Il cervello ha dunque un sesso?
« Sì, possiamo dire così ».
E questa «configurazione sessuale» del cervello è precedente all'esposizione del bambino all’influenza dell'ambiente?
«Sì. Esperimenti sui topi e sullo scimmie (e tutto ci porta a credere che i risultati possano essere estesi all'uomo) dimostrano che esistono, per il cervello, periodi "critici": quello immediatamente prenatale e quello immediatamente post-natale (tre-quattro settimane: prima comunque che alla bambina sia data la prima bambola) in cui la circolazione di ormoni maschili o femminili nel neonato o nella neonata modificano irreversibilmente alcuni circuiti cerebrali (quelli dei a parte più "arcaica" del cervello, preposta al comportamento). Si tratta di una trasformazione morfologica irreversibile. Più tardi, nella vita dell'adulto, gli stessi ormoni opereranno, sì: ma con effetto di potenziamento. Dunque, reversibile».
Quando si è arrivati a queste scoperte?
«Dei periodi "critici", "vulnerabili", aveva già parlato Lorenz a proposito del famoso "imprinting'' negli animali appena nati. Quello che si è studiato più di recente è il rapporto tra gli ormoni (sessuali e non sessuali: in questo caso ci interessano gli ormoni sessuali, ma non è detto cine in assoluto siano i più importanti) e i circuiti cerebrali. Si è visto che tutte le cellule hanno del "recettori" che legano gli ormoni alla membrana della cellula, appunto. E si è visto anche che, nei momenti "critici", due cervelli probabilmente identici hanno differente recettività a seconda che l'ormone somministrato sia maschile o femminile ».
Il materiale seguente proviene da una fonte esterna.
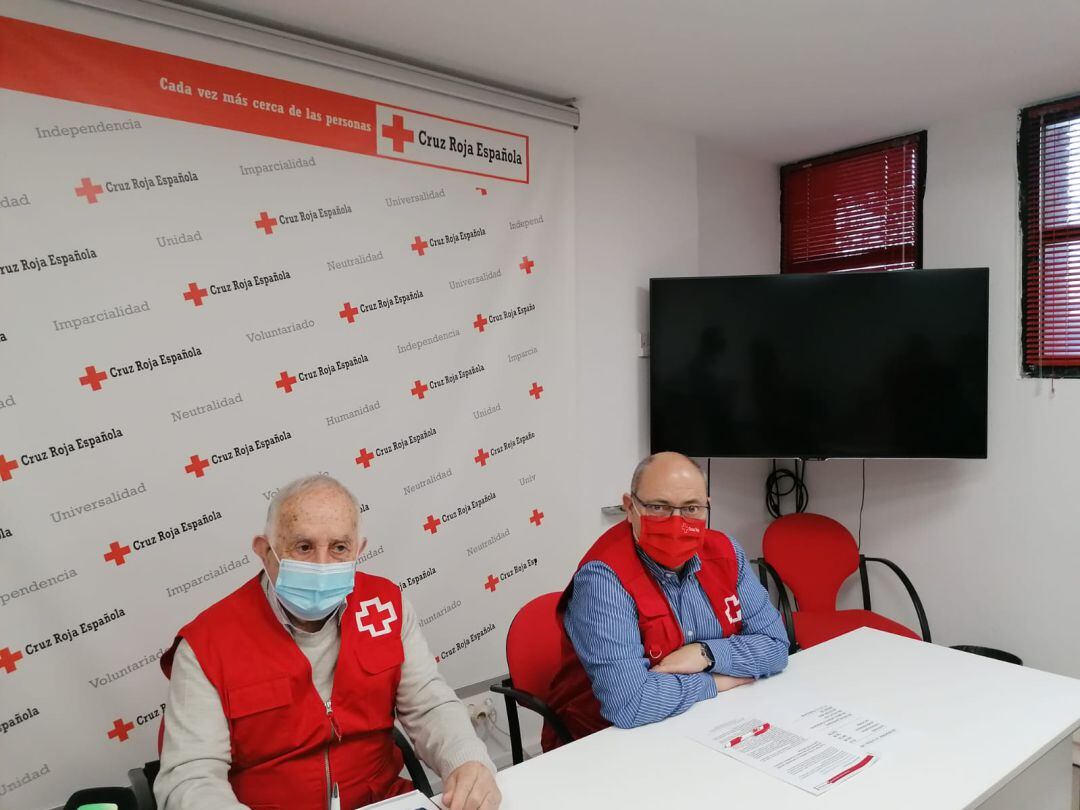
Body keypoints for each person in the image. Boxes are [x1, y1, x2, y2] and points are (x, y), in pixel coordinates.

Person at [156, 475, 500, 810]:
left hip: (380, 800)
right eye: (303, 547)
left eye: (338, 548)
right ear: (265, 551)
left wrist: (468, 761)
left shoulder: (385, 605)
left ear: (358, 550)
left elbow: (429, 705)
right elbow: (191, 777)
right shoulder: (207, 644)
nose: (322, 565)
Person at [544, 452, 789, 749]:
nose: (677, 522)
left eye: (691, 508)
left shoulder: (725, 553)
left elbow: (776, 645)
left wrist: (705, 654)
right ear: (629, 507)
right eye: (659, 507)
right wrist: (715, 683)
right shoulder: (604, 580)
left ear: (706, 507)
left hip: (701, 725)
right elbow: (630, 704)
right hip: (604, 744)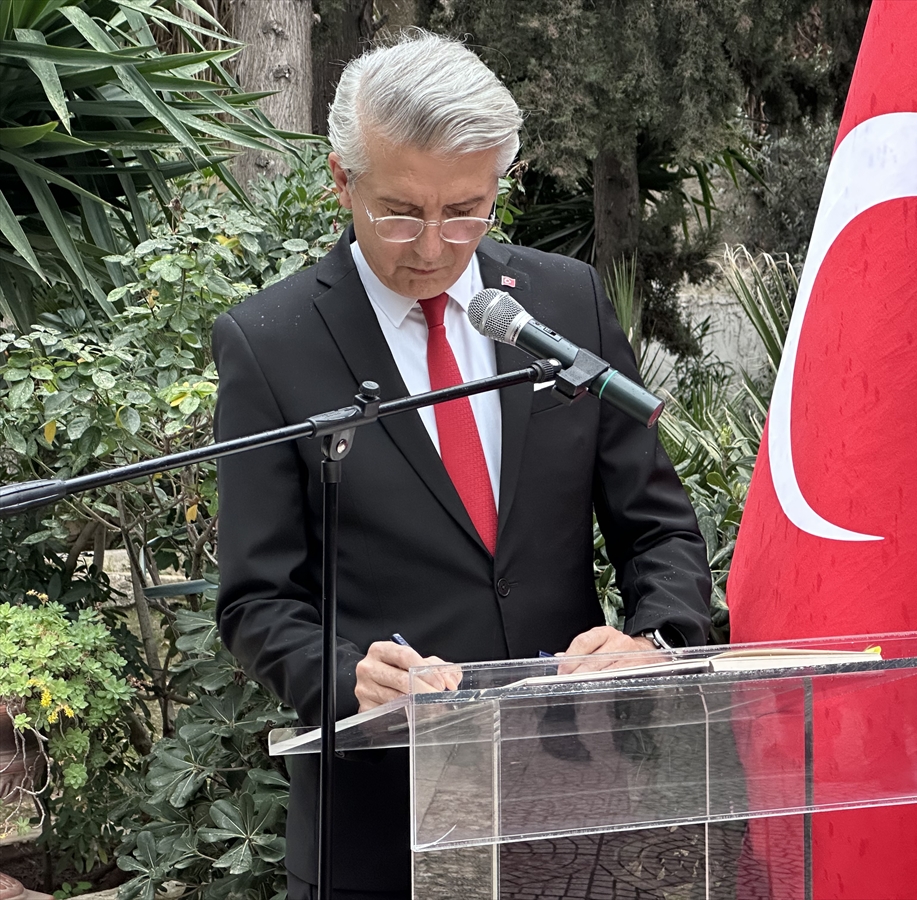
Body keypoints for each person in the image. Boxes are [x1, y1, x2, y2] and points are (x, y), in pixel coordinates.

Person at [212, 30, 712, 900]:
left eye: (467, 210)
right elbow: (257, 599)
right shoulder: (271, 342)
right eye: (401, 212)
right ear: (341, 180)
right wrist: (348, 677)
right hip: (381, 823)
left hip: (576, 798)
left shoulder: (564, 305)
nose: (435, 246)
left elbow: (658, 527)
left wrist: (654, 640)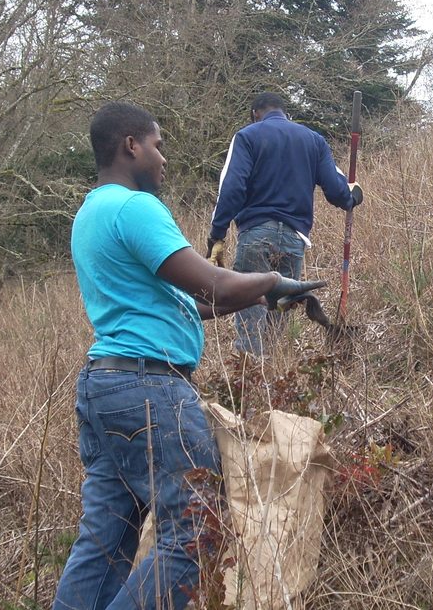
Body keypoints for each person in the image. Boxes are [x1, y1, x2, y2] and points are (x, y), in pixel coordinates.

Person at [54, 101, 324, 610]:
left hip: (104, 389)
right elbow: (216, 283)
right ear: (130, 145)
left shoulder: (89, 214)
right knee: (197, 530)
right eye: (156, 146)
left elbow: (187, 301)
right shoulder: (135, 208)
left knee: (104, 545)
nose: (162, 159)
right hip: (149, 389)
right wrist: (272, 279)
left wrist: (260, 295)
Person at [206, 91, 363, 356]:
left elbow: (232, 187)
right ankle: (276, 382)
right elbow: (338, 191)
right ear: (285, 112)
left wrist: (217, 236)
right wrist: (353, 196)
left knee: (250, 310)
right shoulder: (314, 140)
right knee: (279, 310)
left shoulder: (247, 136)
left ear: (255, 114)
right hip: (294, 240)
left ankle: (249, 380)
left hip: (256, 235)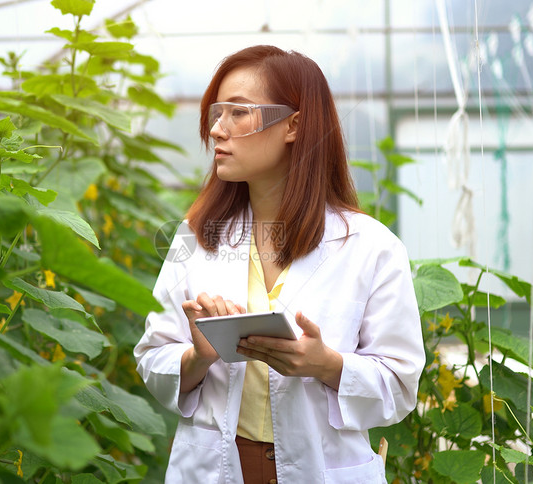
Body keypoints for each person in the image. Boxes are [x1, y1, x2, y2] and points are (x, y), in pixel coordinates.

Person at [134, 45, 424, 484]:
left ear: (293, 125)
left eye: (239, 113)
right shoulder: (193, 237)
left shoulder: (371, 247)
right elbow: (152, 356)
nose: (217, 129)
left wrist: (326, 364)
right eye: (217, 113)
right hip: (215, 470)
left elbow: (400, 385)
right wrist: (197, 356)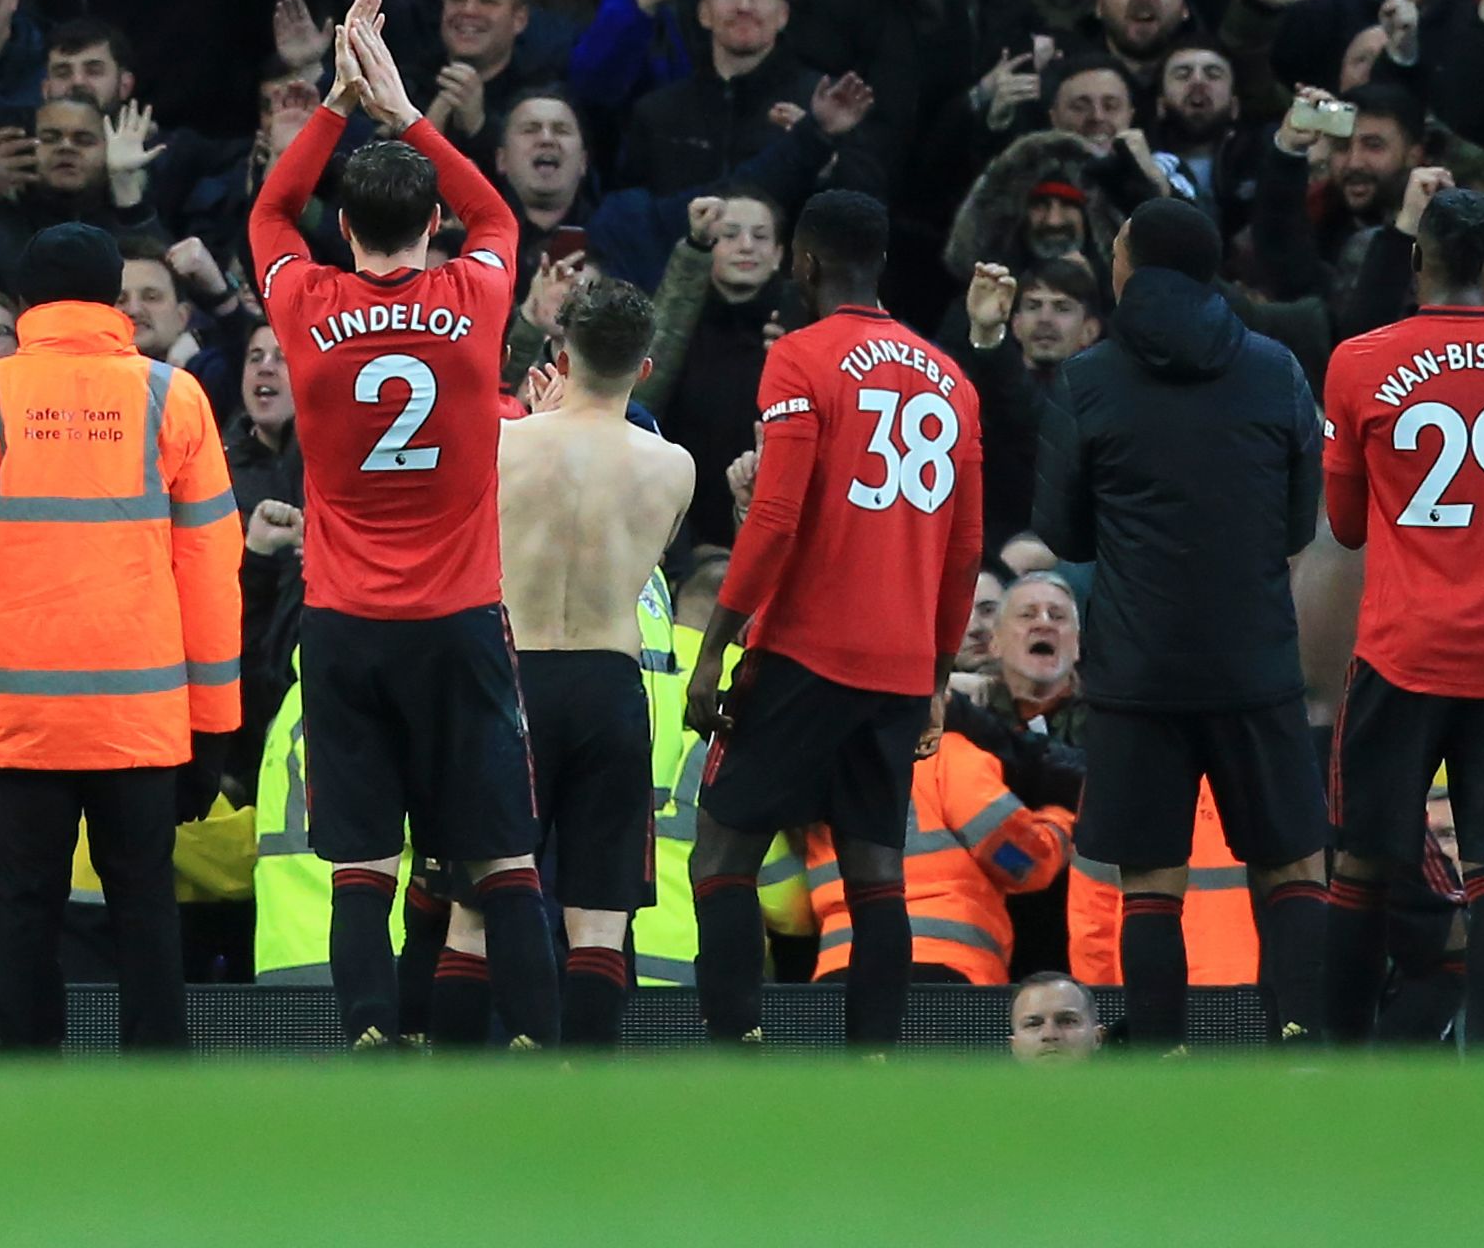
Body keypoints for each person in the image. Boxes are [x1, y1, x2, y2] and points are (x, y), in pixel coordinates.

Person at [253, 0, 552, 1050]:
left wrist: (332, 108)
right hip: (460, 618)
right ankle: (531, 1046)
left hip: (342, 622)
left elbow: (265, 214)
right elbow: (501, 214)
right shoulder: (473, 299)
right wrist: (402, 110)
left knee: (360, 866)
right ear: (430, 226)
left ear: (343, 230)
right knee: (500, 858)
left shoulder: (306, 305)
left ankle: (373, 1035)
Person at [0, 208, 243, 1054]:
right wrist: (213, 724)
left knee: (26, 903)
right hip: (145, 717)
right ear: (115, 299)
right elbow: (212, 568)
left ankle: (25, 1081)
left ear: (24, 303)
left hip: (20, 720)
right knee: (145, 902)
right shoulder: (174, 395)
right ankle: (157, 1086)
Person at [685, 189, 979, 1048]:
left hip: (805, 649)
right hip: (896, 665)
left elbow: (773, 519)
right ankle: (874, 1066)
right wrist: (934, 677)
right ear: (880, 264)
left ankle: (736, 1045)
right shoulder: (951, 378)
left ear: (802, 263)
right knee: (877, 871)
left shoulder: (802, 360)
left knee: (721, 855)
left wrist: (716, 650)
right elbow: (964, 550)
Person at [1039, 197, 1328, 1046]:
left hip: (1139, 669)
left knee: (1151, 882)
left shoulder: (1088, 377)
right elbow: (1295, 525)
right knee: (1291, 866)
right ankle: (1303, 1048)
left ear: (1134, 268)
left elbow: (1061, 532)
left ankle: (1162, 1056)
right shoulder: (1277, 369)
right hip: (1256, 665)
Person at [1318, 191, 1484, 1049]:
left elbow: (1350, 525)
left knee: (1362, 861)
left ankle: (1342, 1062)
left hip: (1402, 648)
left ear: (1415, 261)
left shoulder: (1359, 361)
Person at [495, 275, 691, 1044]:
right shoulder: (674, 466)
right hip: (611, 687)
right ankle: (584, 1090)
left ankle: (483, 1068)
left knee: (483, 904)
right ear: (644, 369)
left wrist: (537, 422)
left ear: (561, 352)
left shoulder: (503, 444)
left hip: (516, 682)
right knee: (601, 921)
Nel caso del neonato possiamo dire «autosomministrato»?
«Sì: perché l'ormone è presente, circola. Se invece si interviene "dal di fuori", si possono cambiare le cose. Se a una femmina appena nata si dà del testosterone (ormone maschile) la si trasforma, dal punto di vista comportamentale, in maschio. Ora, il punto cruciale è che nel cervello del neonato maschio, l'ormone maschile penetra oltre la membrana della cellula-bersaglio; nel neonato-femmina, invece, l'ormone femminile non ce la fa a raggiungere la cellula-bersaglio: una proteina lo blocca prima».
E poiché il cervello maschile svilupperà un'aggressività che al cervello femminile sarà inibita, potremmo parlare di una sorta di « congiura naturale » contro la donna, che si aggiunge a quella culturale?
«In un certo senso potremmo, ma solo se guardiamo alle cose dal punto di vista del primato — maschile — dell'aggressività. Diciamo che la donna, prima di essere socialmente repressa, lo è naturalmente. E il colmo dell'ironia è che poi l'ormone maschile — che invece nulla ferma nel suo viaggio verso la cellula — una volta penetrato oltre la membrana, raggiunge il nucleo sotto forma di estradiolo, cioè di ormone femminile... ».
Dunque l'ormone femminile dopo tutto è più forte...
«Forse si può dire così. E' "più forte", ma per il cervello femminile è tardi. Nel cervello femminile, l'estraidiolo non ce la fa a raggiungere la membrana della cellula».
Tutto ciò non le pare frustrante, per le donne?
«Nient'affatto. Insisto che diversità non significa inferiorità. Le donne — e il loro cervello — costituiscono un immenso serbatoio di potenzialità non sfruttate. Quello che occorre è che la società, invece di penalizzare la donna, ne conosca esigenze e differenze: ne tenga conto e se ne serva. Sarà la prima a tirarne beneficio».

Postilla 
Il ritaglio, ripreso da “la Repubblica” è senza indicazione di data, ma la recensione nel retro del film di Monicelli Temporale Rosy (Tullio Kezich) permette di collocare l’articolo tra la fine del 1979 e l’inizio del 1980. (S.L.L.)